**Selected extract**.

Content starts

In general, if a government asks your provider for access to your emails then will hand them over. The only way to mitigate this threat is to use e2e encryption or host the email server on premises but then you start encountering deliverability issues.
The Internet is full of stories of people having trouble with large email providers (notably Google and Microsoft) accepting self-hosted users' mail. A self-hosted setup's IP starts with 0 reputation (or worse, depending on who owned the IP address beforehand) and will face throttling and outright blocking for a painful amount of time.
Furthermore, if you forward your email to e.g. a Gmail inbox, any spam sent to your address will go towards lowering the reputation of your forwarder, meaning that someone just has to send you a lot of spam to get your forwarder blocked from Google servers.
SPF, DKIM, DMARC and TLS all cannot mitigate the above.
Point 1: spf, dkim, dmarc is enough to get yourself neutral with gmail. You have to do it from get-go tho, before you tarnish your reputation. Being in DNSBL lists does not help either. Set up proper reverse dns entries also. Tls is completely optional. Haven't had any trouble neither with gmail nor ms using both residential and datacenter ips in two EU countries. I don't consider myself a hardcore linux admin specialising in mail, so there's that. As far as the second point, about forwarding spam goes, you're running a mailserver without spamassasin? What is this, the 1990s?
Counterpoint 1: I wrote my rant as a separate reply but the summary is that after twenty years of running my own e-mail and doing everything "right," I still got regularly binned by Google and Microsoft and (rarely) Yahoo, so I gave it up and switched to Fastmail. My experience, according to chats with others in my field, is not unique. I'd actually go so far to say that yours, with reliable delivery to Gmail with a small server, is the outlier.

Content ends

**Data items**.
Content starts

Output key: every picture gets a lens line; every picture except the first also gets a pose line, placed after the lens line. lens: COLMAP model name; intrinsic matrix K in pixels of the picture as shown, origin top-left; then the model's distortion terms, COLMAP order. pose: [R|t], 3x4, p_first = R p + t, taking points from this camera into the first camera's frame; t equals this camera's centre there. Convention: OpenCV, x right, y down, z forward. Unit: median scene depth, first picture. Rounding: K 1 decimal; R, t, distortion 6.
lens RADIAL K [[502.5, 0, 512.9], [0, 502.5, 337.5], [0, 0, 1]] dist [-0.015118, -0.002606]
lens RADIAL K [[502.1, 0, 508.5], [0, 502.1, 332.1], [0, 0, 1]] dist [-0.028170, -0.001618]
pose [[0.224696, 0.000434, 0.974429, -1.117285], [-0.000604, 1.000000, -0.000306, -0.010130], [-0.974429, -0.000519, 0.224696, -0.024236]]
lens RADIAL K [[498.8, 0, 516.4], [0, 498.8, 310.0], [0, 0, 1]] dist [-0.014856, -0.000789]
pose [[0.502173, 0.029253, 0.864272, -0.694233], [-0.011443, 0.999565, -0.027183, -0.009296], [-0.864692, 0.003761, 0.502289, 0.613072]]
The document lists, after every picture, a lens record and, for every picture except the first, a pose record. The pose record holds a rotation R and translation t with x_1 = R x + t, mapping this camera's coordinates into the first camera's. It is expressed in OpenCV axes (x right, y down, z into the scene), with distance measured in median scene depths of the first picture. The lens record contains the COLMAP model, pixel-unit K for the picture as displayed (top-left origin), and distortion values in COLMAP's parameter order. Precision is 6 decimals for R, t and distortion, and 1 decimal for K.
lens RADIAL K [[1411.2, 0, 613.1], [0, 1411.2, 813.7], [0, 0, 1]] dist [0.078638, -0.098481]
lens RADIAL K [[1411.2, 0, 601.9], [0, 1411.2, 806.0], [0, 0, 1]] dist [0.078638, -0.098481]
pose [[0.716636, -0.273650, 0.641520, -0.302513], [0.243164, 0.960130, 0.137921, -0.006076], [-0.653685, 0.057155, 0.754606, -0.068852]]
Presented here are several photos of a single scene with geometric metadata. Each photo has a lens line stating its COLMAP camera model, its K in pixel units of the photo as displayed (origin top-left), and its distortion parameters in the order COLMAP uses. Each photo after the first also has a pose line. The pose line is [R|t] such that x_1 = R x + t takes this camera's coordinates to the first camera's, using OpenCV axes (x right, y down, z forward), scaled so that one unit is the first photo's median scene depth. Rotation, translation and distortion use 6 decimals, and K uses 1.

Content ends

**Brief 1**.
From the email self-hosting discussion, reproduce the passage starting at "In general, if" and ending at "encountering deliverability issues.".
**Brief 2**.
Answer these questions about the email self-hosting discussion:
(a) What reputation does a self-hosted setup's IP address start with?
(b) Which service did the writer of "Counterpoint 1" switch to?
(c) For how long had that writer run their own email?
**Brief 3**.
Continue the email self-hosting discussion from the point where it stops.

**Exercise result 1**.
In general, if a government asks your provider for access to your emails then will hand them over. The only way to mitigate this threat is to use e2e encryption or host the email server on premises but then you start encountering deliverability issues.

**Exercise result 2**.
(a) It starts with 0 reputation, or worse, depending on who owned the IP address before.
(b) Fastmail.
(c) Twenty years.

**Exercise result 3**.
> you're running a mailserver without spamassasin? What is this, the 1990s?
More like, relying on SpamAssassin to reliably and correctly classify spam is the anachronism here.
Even if SpamAssassin could do a good job of filtering spam today (which it can't), the set of messages that SpamAssassin classifies as spam will inevitably differ from the set of messages that Gmail classifies as spam, so the only thing this achieves is another point where you have to worry about false positives and training the classifiers.
Furthermore, the problem is exacerbated by poor support of forwarding in modern MTAs. They will queue all received messages first, and when Gmail rejects certain messages during the IMAP session (spam with high confidence, or messages it considers invalid), they result in a bounce, and the thus ensuing backscatter further degrades your mail server's reputation.
The closest thing to correct behavior is Exim's cutthrough delivery feature, which has been implemented "relatively" recently, and even so it is not complete and I've run into issues with it with non-textbook setups.
I'm trying to figure out how big those problems actually are. I can't say anything about the stories people tell, but I have no trouble sending to gmail nor anybody else.
Using configurations that provide redundancy is quite trivial. Also, what is the point of having several nines of SLA on a mailserver? Emails get retried a number of times before they are considered undeliverable.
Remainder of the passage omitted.